__READING PASSAGE__:

=== Section Start ===

With all this evidence that there was really no
imminent threat from Iraq, and no reason to attack them in 2003 (while
Osama bin Laden was still on the loose, Al Qaeda was still operating, and
North Korea was waving the WMD it definately did have in our
face), you might be wondering why we invaded Iraq anyway.
Good question. Maybe Bush was trying to do what daddy
should have done in the Gulf War. I've heard Bush Jr. doesn't get along
so well with his dad, maybe he was trying to show him up by getting
Saddam when his dad didn't. It's just speculation, I don't know why Bush
personally liked the idea of invading Iraq.
I have more clues when it comes to the Bush
administration, however. In 1997, the Project for the New American
Century (PNAC)
was established by a group that included Dick Cheney, Donald Rumsfeld,
and Paul Wolfowitz. The PNAC wrote a policy document, "Rebuilding
America's Defenses," that calls for global domination through
military forces that could "fight and decisively win multiple, simultaneous major theator wars."
Members of the group (including Rumsfeld, Wolfowitz,
Richard Armitage, William Bennet, William Kristol, and Richard Perle)

=== Section End ===

__WHAT IS REQUIRED__: Translate this sentence from the passage on the 2003 invasion of Iraq into Spanish: "In 1997, the Project for the New American Century (PNAC) was established by a group that included Dick Cheney, Donald Rumsfeld, and Paul Wolfowitz."

__INFORMATION PROVIDED__:

=== Section Start ===

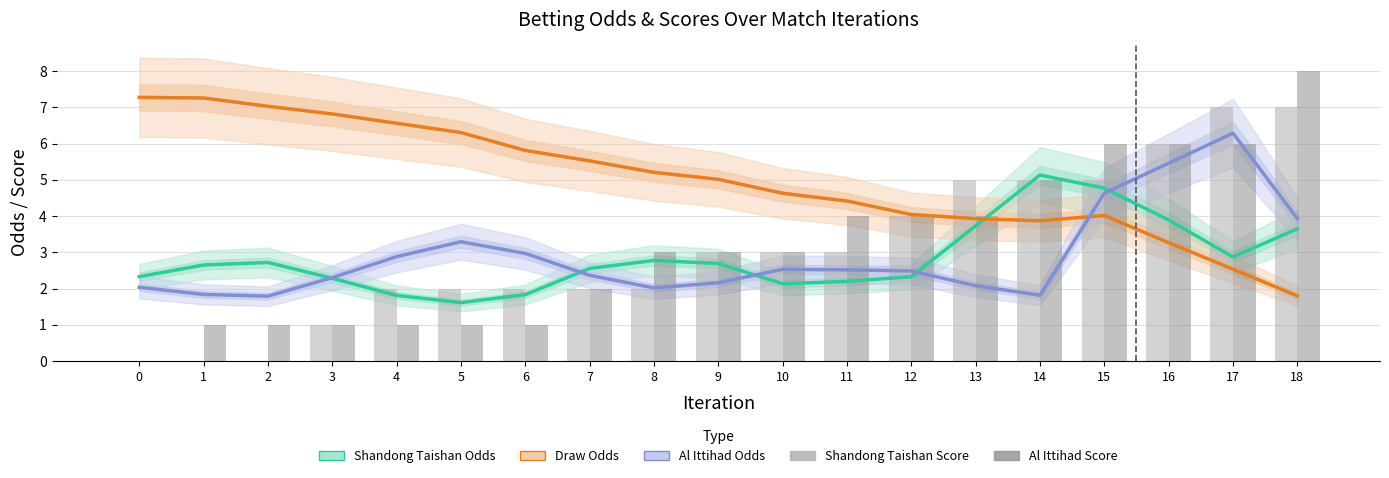

Are the bars grouped side by side (vs. stacked)?

Yes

=== Section End ===

__WRITTEN SOLUTION__: En 1997, el Proyecto para el Nuevo Siglo Americano (PNAC) fue fundado por un grupo que incluía a Dick Cheney, Donald Rumsfeld y Paul Wolfowitz.